Commercial Litigation and Arbitration

Attorney-Client Privilege: Communications between Attorney and 3d Party (Collection Agency) Hired by the Corporate Client Are Privileged Where 3d Party Was Specifically Hired to Find Counsel for Corporation & Is Thus Corporation’s Agent

Baylor v. Mitchell Rubenstein & Assocs., PC, 2017 U.S. App. LEXIS 9333 (D.C. Cir. May 30, 2017):

In order to pursue a Master's degree in Computer Graphics, Demetra Baylor ("Appellant") took out six student loans. Several years after her graduation, Mitchell Rubenstein & Associates, P.C. ("Appellee") came calling to collect. At the heart of this case are a number of inconsistencies in letters that Appellee sent Appellant over the course of several months regarding her loans and the amounts that she owed on them, as well as Appellee's failure to direct all of its communications to Appellant's attorney after she retained counsel. In response, Appellant filed suit on December 17, 2013, alleging that Appellee had violated the Fair Debt Collection Practices Act ("FDCPA"), the District of Columbia [*2]  Consumer Protections Procedures Act ("CPPA"), and the District of Columbia Debt Collection Law ("DCDCL"), statutes which target abusive debt collection and improper trade practices. See 15 U.S.C. § 1692(e); D.C. Code §§ 28-3904, -3814.

Over the course of the next few years, the parties engaged in what the District Court termed a "particularly striking expenditure of effort and resources," generating "excessive, repetitive, and unnecessarily sharp pleadings." Order, Dkt. No. 41, at 2. Nonetheless, all of Appellant's statutory claims were eventually resolved. Appellant accepted Appellee's offer of judgment regarding her FDCPA claim and the District Court, with the aid of a Magistrate Judge, determined the attorney's fees to which she was entitled for this success. Appellee, meanwhile, prevailed in its Motion to Dismiss all of Appellant's CPPA claims and some of her DCDCL claims, the remainder of which were rejected when the District Court subsequently granted Appellee's Motion for Summary Judgment.

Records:

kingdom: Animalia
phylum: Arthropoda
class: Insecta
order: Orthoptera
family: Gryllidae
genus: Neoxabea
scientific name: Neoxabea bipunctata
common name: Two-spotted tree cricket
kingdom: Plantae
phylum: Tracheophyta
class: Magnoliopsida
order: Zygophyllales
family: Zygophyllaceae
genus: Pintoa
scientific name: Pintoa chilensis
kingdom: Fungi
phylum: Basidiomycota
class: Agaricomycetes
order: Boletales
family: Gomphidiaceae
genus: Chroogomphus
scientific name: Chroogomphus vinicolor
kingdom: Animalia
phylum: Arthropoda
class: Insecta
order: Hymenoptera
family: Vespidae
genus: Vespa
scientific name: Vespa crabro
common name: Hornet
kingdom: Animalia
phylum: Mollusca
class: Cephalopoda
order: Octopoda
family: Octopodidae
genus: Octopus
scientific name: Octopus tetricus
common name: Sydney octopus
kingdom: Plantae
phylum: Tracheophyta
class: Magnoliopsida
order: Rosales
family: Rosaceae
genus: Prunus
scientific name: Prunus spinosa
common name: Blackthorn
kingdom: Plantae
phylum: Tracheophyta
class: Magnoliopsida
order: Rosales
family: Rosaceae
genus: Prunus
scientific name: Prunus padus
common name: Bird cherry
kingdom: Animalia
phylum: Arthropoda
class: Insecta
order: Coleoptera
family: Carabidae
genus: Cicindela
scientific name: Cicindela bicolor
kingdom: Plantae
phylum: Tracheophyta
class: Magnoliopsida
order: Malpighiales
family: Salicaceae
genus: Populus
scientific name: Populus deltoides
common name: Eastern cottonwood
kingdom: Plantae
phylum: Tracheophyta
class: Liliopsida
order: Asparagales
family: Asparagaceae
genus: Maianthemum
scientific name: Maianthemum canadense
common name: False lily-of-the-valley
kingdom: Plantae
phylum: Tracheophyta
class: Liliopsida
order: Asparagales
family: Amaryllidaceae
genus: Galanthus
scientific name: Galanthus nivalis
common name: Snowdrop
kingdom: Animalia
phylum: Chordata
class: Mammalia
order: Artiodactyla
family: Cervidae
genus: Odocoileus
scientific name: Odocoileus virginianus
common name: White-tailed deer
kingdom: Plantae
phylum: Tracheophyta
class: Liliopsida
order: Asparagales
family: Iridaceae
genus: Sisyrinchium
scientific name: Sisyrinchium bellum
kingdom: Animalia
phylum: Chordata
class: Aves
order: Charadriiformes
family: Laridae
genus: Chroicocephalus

# Exercise requirements:
Name every statute that the appellant, according to the case summary on attorney-client privilege, alleged the appellee had violated. The records were drawn from a separate source.

# Full response:
- Fair Debt Collection Practices Act ("FDCPA")
- District of Columbia Consumer Protections Procedures Act ("CPPA")
- District of Columbia Debt Collection Law ("DCDCL")